Ultimately, I think Twitter is just one part of a dystopian tapestry which, deep down, we surely know can’t carry on like this. No matter who owns Twitter (and, yes, the current owner has driven it into a hotbed of open racism, misinformation, misogyny and prejudice) it’s the fact that we allow Twitter, or Instagram, or Facebook, or anything else to own us that is the greater problem. To freeze us in space and time like a gorgon, often in the presence of our own friends and family, sifting through an endless stream of possibly interesting, probably virulent content. To make us think through sheer repetition that it’s normal to slip into some endless virtual chasm while someone is talking to us – or to slowly, bashfully stop talking to someone when you realise they’ve done the same.

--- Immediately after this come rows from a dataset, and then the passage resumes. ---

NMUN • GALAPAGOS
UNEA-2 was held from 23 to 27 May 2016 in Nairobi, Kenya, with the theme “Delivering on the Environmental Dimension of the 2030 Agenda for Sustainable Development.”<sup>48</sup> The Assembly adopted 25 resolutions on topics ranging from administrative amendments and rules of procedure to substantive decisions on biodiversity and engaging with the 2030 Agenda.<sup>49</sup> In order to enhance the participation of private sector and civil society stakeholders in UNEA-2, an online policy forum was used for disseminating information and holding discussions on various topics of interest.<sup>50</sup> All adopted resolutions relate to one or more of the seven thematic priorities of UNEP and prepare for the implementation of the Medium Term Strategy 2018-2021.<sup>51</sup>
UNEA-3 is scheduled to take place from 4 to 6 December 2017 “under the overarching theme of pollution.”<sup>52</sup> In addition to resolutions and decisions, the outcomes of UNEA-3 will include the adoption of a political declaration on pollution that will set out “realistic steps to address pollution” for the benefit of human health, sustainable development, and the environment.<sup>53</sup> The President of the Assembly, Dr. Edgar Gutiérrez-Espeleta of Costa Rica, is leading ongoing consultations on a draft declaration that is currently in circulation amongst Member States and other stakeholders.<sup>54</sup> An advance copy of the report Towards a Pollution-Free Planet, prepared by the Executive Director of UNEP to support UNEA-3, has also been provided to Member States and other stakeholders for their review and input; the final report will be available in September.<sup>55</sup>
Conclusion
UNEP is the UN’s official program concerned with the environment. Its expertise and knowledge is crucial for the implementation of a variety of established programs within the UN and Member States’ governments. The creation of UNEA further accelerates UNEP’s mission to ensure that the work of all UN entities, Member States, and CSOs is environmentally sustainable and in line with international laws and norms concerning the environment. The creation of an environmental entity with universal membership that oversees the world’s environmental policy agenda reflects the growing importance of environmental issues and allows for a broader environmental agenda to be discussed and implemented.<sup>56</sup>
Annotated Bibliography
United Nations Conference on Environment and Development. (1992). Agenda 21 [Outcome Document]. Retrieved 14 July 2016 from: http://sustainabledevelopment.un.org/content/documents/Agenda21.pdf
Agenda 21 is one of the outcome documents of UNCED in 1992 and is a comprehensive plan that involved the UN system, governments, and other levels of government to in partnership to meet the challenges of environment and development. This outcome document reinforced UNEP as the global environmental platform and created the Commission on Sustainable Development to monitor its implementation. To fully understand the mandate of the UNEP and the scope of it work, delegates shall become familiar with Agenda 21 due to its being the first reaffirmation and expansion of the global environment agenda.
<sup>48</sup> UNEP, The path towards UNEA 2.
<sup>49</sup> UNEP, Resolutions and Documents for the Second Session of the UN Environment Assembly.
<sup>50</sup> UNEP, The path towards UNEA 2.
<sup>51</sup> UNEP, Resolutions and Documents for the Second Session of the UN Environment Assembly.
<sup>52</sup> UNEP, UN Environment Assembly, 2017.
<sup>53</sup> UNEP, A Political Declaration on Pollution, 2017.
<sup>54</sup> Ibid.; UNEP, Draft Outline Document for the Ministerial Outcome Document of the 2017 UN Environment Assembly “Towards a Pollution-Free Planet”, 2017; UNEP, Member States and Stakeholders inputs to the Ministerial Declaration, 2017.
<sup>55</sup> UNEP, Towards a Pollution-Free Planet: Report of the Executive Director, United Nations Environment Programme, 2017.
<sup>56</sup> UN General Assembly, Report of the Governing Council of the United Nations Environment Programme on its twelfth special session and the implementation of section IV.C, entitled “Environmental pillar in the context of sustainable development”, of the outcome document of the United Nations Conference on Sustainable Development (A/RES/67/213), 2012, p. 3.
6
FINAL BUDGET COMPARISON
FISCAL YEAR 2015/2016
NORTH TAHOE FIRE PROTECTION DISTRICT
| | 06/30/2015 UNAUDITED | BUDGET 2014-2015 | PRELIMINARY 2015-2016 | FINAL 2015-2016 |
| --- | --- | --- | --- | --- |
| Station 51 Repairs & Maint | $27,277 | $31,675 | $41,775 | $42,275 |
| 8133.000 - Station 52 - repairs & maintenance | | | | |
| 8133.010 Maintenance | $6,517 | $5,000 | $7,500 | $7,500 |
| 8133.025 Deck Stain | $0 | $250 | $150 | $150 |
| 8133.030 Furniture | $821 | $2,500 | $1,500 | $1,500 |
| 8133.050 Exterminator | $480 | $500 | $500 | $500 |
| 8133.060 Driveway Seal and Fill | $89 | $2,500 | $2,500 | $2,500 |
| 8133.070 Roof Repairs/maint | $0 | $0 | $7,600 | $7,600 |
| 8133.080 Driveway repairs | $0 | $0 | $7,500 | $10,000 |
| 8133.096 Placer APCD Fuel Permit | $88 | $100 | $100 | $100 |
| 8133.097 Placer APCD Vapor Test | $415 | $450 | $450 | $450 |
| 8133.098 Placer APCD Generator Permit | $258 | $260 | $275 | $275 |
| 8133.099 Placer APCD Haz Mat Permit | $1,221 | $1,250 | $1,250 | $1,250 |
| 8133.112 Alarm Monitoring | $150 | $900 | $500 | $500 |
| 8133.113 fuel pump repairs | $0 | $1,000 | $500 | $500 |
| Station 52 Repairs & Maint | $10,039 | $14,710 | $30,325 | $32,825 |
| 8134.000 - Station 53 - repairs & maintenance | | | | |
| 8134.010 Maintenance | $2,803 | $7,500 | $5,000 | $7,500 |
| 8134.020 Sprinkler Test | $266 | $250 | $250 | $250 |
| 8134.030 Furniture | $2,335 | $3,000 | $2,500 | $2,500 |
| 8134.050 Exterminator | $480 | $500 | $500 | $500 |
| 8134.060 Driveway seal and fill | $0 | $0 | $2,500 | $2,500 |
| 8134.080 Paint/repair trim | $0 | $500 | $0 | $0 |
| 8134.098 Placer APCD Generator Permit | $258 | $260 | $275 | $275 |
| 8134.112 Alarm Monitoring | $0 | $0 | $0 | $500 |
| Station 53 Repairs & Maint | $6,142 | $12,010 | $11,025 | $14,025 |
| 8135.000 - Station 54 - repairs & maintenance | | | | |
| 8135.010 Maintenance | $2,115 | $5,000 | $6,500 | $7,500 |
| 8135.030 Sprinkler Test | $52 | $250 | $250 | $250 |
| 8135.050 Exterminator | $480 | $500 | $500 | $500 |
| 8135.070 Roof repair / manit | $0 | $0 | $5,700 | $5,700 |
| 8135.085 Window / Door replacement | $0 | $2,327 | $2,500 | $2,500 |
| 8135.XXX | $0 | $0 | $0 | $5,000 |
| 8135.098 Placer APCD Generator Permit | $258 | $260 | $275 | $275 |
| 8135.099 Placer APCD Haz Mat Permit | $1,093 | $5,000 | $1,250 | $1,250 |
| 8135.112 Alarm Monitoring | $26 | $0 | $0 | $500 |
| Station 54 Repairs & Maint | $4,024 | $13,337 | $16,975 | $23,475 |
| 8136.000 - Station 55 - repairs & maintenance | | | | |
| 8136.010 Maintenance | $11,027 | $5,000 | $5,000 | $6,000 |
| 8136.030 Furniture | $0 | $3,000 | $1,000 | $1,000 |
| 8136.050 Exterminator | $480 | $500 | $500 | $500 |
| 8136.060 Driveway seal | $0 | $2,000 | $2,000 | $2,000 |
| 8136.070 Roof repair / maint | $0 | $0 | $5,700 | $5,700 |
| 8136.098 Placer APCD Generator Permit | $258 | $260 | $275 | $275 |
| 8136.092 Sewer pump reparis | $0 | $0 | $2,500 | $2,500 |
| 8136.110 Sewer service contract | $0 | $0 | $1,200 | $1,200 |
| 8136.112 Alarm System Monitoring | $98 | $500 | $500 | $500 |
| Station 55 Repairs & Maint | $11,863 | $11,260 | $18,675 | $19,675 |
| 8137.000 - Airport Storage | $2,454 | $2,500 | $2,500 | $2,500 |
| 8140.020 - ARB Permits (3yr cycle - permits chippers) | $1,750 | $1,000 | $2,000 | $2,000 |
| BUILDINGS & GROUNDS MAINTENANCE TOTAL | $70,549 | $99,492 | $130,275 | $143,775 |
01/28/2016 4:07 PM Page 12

I hold my hand up to all of it, too. There’s no precedent for any of it and we have no collective societal framework- yet- to unhitch ourselves from this wagon- or any wagon that a wealthy suitor can seize and repurpose on a whim. I want to remain informed, to remain empathetic and attempt to make the world a better, kinder place in the ways I can. Attempting to do these things on a platform owned by someone pursuing the opposite goals is probably not the best way to do it.
As a convicted criminal and aspiring demagogue returns to the stage for the greatest gig in the West, who knows what’d be different today if social media hadn’t been involved? Maybe it didn’t change anything. Either way, it’s a deeply sad moment for those of us who continually hope for better.